Kinshasa, 1er juin 2026 (ACP). – Une ressortissante colombienne ayant séjourné temporairement en République démocratique du Congo, en provenance des États-Unis d’Amérique, dans le cadre du dispositif d’accueil de ressortissants de pays tiers a quitté le territoire national lundi pour regagner son pays d’origine, selon des sources gouvernementales.
« Ce nouveau départ s’inscrit dans la continuité de la mise en œuvre du mécanisme annoncé par le Gouvernement congolais au mois d’avril dernier, dont les autorités avaient précisé dès son lancement qu’il revêtait un caractère strictement temporaire et ne constituait ni un programme d’installation durable ni un mécanisme de relocalisation permanente », a indiqué la source.
Selon les mêmes sources, plusieurs personnes accueillies dans le cadre de ce dispositif poursuivent leurs démarches administratives en vue d’un retour volontaire vers leurs pays respectifs, conformément aux procédures prévues avec les partenaires concernés.
Ce départ intervient quelques semaines après celui d’un premier ressortissant colombien ayant également regagné son pays d’origine à l’issue de son séjour temporaire en République démocratique du Congo.
Des sources proches du dossier indiquent par ailleurs que d’autres États ont manifesté leur disponibilité à accueillir ou à faciliter le retour de certains de leurs ressortissants concernés par ce programme.
Toutefois, soulignent-elles, ces retours demeurent fondés sur une démarche volontaire des personnes concernées, dans le respect des procédures administratives et des considérations liées à leur sécurité.
Les autorités congolaises affirment poursuivre la coordination avec les institutions nationales compétentes ainsi qu’avec les partenaires impliqués afin d’accompagner les différentes situations individuelles encore en cours de traitement.
Pour le Gouvernement, l’évolution actuelle du dossier confirme le caractère transitoire du dispositif mis en place et les engagements pris au moment de son lancement.
ACP/
Supposons que cette personne est originaire de la ville de Bogota.
À la louche, l’itinéraire Bogota → Washington → Kinshasa → Bogota représente environ :
• Bogota → Washington : ~3 800 km
• Washington → Kinshasa : ~10 600 km
• Kinshasa → Bogota : ~10 100 km
Total : environ 24 500 km parcourus.
Pour le bilan carbone, en prenant un facteur moyen de l’ordre de 150 à 200 g de CO₂ par passager-kilomètre sur des vols long-courriers, on obtient :
• 24 500 km × 0,15 kg = ~3,7 tonnes de CO₂
• 24 500 km × 0,20 kg = ~4,9 tonnes de CO₂
Soit entre 4 et 5 tonnes de CO₂ pour une seule personne, l’équivalent de plusieurs mois, voire plus d’une année d’émissions liées aux déplacements d’un habitant de nombreux pays.
Quelle magnifique démonstration d’efficacité administrative internationale.
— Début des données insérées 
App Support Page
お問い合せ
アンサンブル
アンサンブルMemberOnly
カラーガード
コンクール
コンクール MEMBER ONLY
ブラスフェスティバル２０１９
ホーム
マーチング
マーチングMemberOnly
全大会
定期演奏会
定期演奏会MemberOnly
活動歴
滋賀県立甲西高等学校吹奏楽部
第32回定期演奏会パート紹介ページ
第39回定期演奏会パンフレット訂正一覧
Une Colombienne quitte la Colombie, se retrouve aux États-Unis, est arrêtée par l’ICE, expédiée au Congo dans le cadre d’un accord dont le contenu semble relever davantage du secret d’État que de la transparence démocratique, puis finit par retourner en Colombie. Résultat : 24 500 kilomètres parcourus pour revenir au point de départ.
À ce stade, ce n’est plus une politique migratoire, c’est un programme de fidélité aérienne.
On nous explique que le dispositif est « temporaire ». C’est vrai : temporaire pour tout le monde, sauf pour les contribuables qui financent les billets, les procédures, la logistique et la communication officielle destinée à présenter ce grand détour transcontinental comme une réussite diplomatique.
L’ironie est saisissante. Pendant que certains nous vantaient le Congo comme la future « Allemagne de l’Afrique », les personnes qu’on y envoie semblent surtout chercher la sortie le plus rapidement possible. Difficile de vendre le paradis quand le premier réflexe des visiteurs involontaires consiste à demander le billet retour.
Et quel bilan ! Des milliers de kilomètres, plusieurs tonnes de CO₂, des coûts considérables, des semaines de procédures et, au final, une conclusion digne d’un sketch administratif : Bogota → Washington → Kinshasa → Bogota.
La montagne bureaucratique a accouché d’un aller-retour. Avec escale politique, supplément opacité et empreinte carbone comprise.
J’espère que cette pauvre personne n’a pas attrapé la lèpre ou…Ebola.
C’est mieux ainsi. L’explication selon laquelle le Congo avait accepté de recevoir ces étrangers avait pour but de rendre service a » l’ami » Trump ne tenait pas la route. Maintenant que ces hommes et ces femmes ont décidé individuellement et volontairement de rentrer chez eux ne peut qu’être apprécié. Il faut arrêter de se complaire dans une compassion naïve et coûteuse pour le pays.